Aurore Perrot: “How I treat frontline transplantation-eligible multiple myeloma”
Elena Zamagni, Simona Barbato, and Michele Cavo: “How I treat high-risk multiple myeloma”
Efstathios Kastritis, Evangelos Terpos, and Meletios A. Dimopoulos: “How I treat relapsed multiple myeloma”
Giovanni Palladini and Giampaolo Merlini: “How I treat AL amyloidosis”
Perrot deals with the treatment of standard risk transplant-eligible patients with multiple myeloma at diagnosis. For 25 years, autologous stem cell transplantation has been the standard of care for patients eligible (ie, patients under the age of 70 years with low comorbidities). The current strategy is to use a quadruplet induction, combining an anti-CD38 antibody, a proteasome inhibitor, an immunomodulatory drug, and dexamethasone, and maintenance with lenalidomide. The optimal goal of this strategy is no longer simple achievement of complete remission but obtainment of deep minimal residual disease (MRD) negativity. With the availability of such effective combinations, an ongoing question is whether transplant should remain the standard in the future.

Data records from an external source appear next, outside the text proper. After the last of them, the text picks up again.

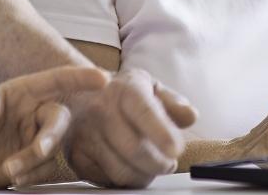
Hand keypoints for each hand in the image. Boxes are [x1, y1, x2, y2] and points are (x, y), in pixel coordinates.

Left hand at [0, 65, 106, 188]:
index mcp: (21, 93)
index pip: (55, 80)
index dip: (79, 78)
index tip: (102, 79)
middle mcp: (34, 113)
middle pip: (58, 118)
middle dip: (52, 136)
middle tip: (39, 151)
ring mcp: (36, 138)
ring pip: (54, 147)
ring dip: (36, 161)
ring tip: (9, 171)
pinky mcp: (37, 163)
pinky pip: (48, 168)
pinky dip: (36, 175)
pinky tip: (16, 179)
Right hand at [56, 69, 196, 187]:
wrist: (77, 94)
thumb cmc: (122, 94)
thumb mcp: (150, 87)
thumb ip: (173, 102)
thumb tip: (191, 116)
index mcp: (124, 89)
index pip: (144, 112)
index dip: (161, 132)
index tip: (176, 150)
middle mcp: (100, 109)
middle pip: (134, 149)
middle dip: (159, 164)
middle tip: (169, 164)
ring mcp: (84, 134)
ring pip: (121, 171)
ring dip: (143, 176)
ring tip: (151, 166)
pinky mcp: (76, 157)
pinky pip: (105, 180)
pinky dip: (124, 180)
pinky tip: (130, 167)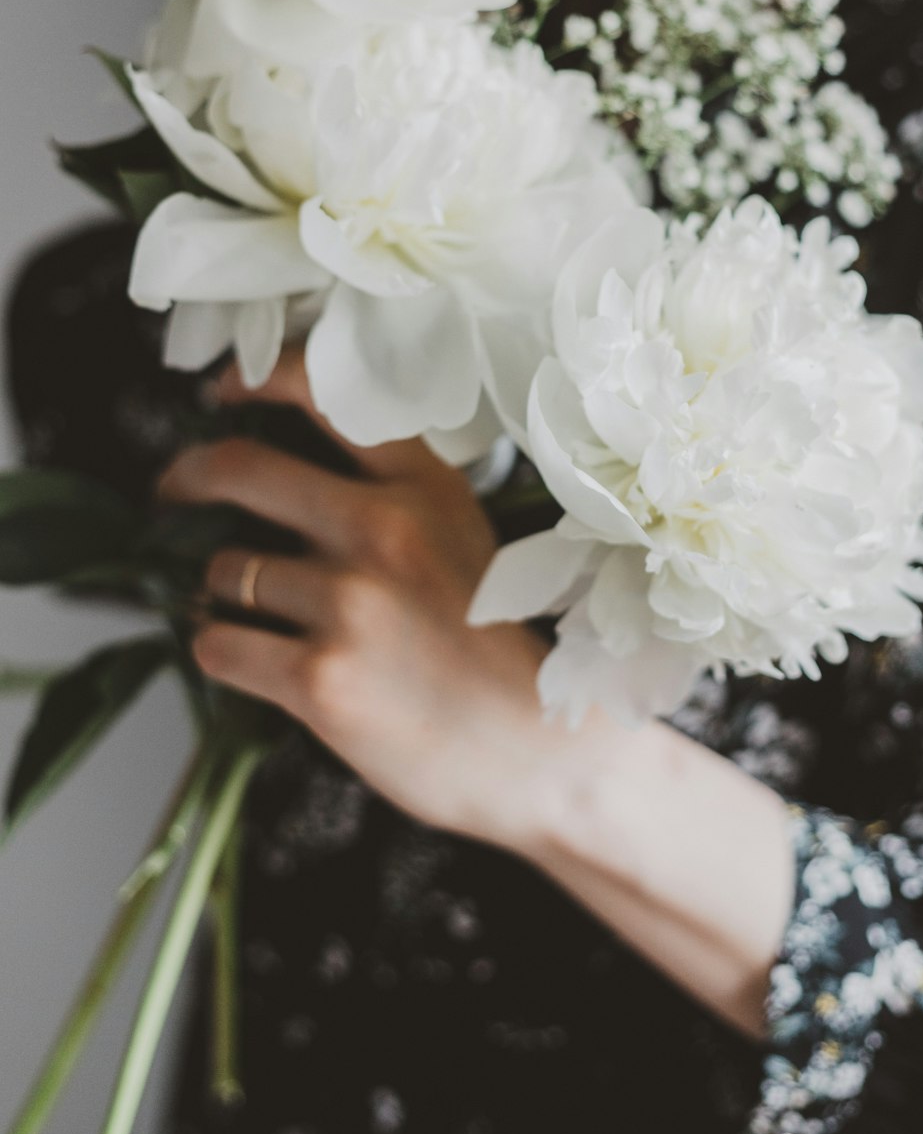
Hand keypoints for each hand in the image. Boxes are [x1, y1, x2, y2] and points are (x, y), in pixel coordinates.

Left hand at [161, 348, 792, 1035]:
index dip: (252, 383)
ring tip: (256, 615)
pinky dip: (221, 649)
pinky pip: (219, 645)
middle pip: (240, 470)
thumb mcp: (463, 536)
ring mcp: (349, 605)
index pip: (321, 395)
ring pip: (225, 571)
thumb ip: (395, 492)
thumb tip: (292, 463)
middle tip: (173, 488)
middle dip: (187, 475)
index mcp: (424, 486)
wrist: (538, 750)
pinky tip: (253, 659)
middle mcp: (382, 530)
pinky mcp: (320, 679)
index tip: (222, 394)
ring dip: (223, 591)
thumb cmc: (495, 646)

Zamagni et al address the difficult situation of high-risk newly diagnosed patients with multiple myeloma, transplant eligible or not. High risk is mainly defined by cytogenetics, but other conditions such as primary plasma cell leukemia or extramedullary disease also fall into this category. Furthermore, the current cytogenetic definition of high risk is probably not optimal, and a consensus definition requires updating. Regardless, these patients have a high unmet need. Although tandem transplant could be an option for eligible patients, management of older patients is difficult. For this category of patients (about 15% to 20% of total patients), achievement of MRD negativity is probably crucial if longer survival is to be obtained.
Kastritis et al propose strategies for the most common clinical state: patients with multiple myeloma that has relapsed. With the use of quadruplet therapy frontline and a long maintenance with lenalidomide, many patients are thus lenalidomide resistant at relapse. The main question is whether myeloma in those patients is also resistant to antibodies and proteasome inhibitors. If not, these drugs can be used at relapse, with various responses. This highlights the need for novel therapies with different mechanisms of action. High hopes are being placed in novel immunotherapies for these patients.
Palladini and Merlini outline the current management of AL amyloidosis. This condition is unusual as the malignant clone is usually small, but the biochemical properties of the immunoglobulin light chain lead to a devastating disease, particularly in cases with heart involvement. In contrast to multiple myeloma, AL amyloidosis requires an early diagnosis and a close evaluation of response to adapt treatment from as early as the second course of treatment. Here again, anti-CD38 monoclonal antibodies are significantly improving the outcome for patients. Indeed, in contrast to multiple myeloma, many patients are currently being cured.
I hope that this series will help physicians optimize management of their current patients. The development of best therapy will definitely not stop with these recommendations. The preliminary results for immunotherapies, such as chimeric antigen receptor T cells and/or bispecific antibodies (or T-cell engagers), are very exciting. Immunotherapy will probably be the next revolution in treatment for plasma cell malignancies. A novel How I Treat series will probably be necessary in the next few years.